Work instruction: Would you please copy the entries exactly, leaving every picture aside?

○ ○ ○ ○ ○

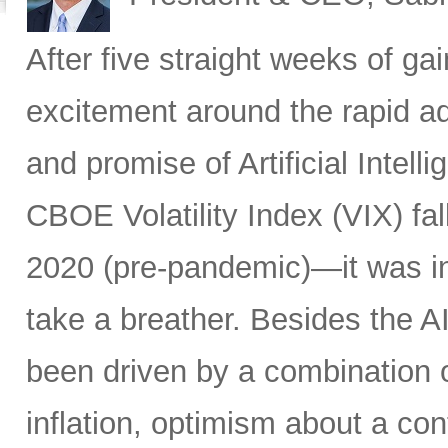
After five straight weeks of 
excitement around the rapid a
and promise of Artificial Intell
CBOE Volatility Index (VIX) fall
2020 (pre-pandemic)—it was in
take a breather. Besides the A
been driven by a combination of
inflation, optimism about a co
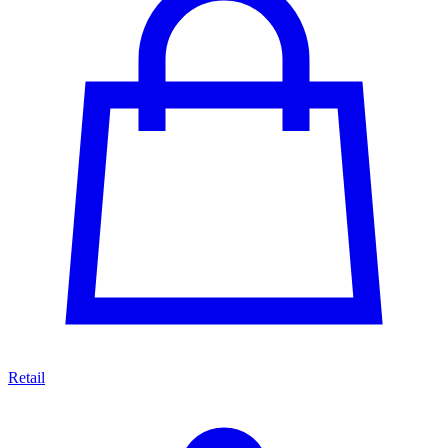
Retail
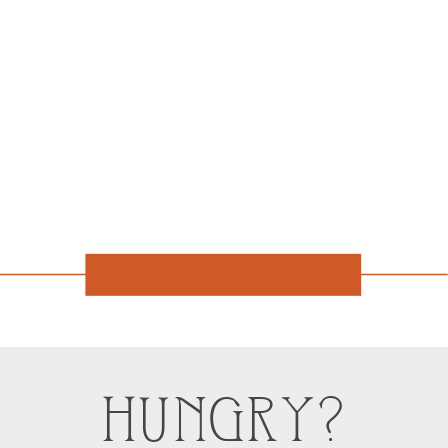
HUNGRY?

○ ○ ○ ○ ○

Task response:
After five straight weeks of 
excitement around the rapid a
and promise of Artificial Intell
CBOE Volatility Index (VIX) fall
2020 (pre-pandemic)—it was in
take a breather. Besides the A
been driven by a combination of
inflation, optimism about a co
Retail
HUNGRY?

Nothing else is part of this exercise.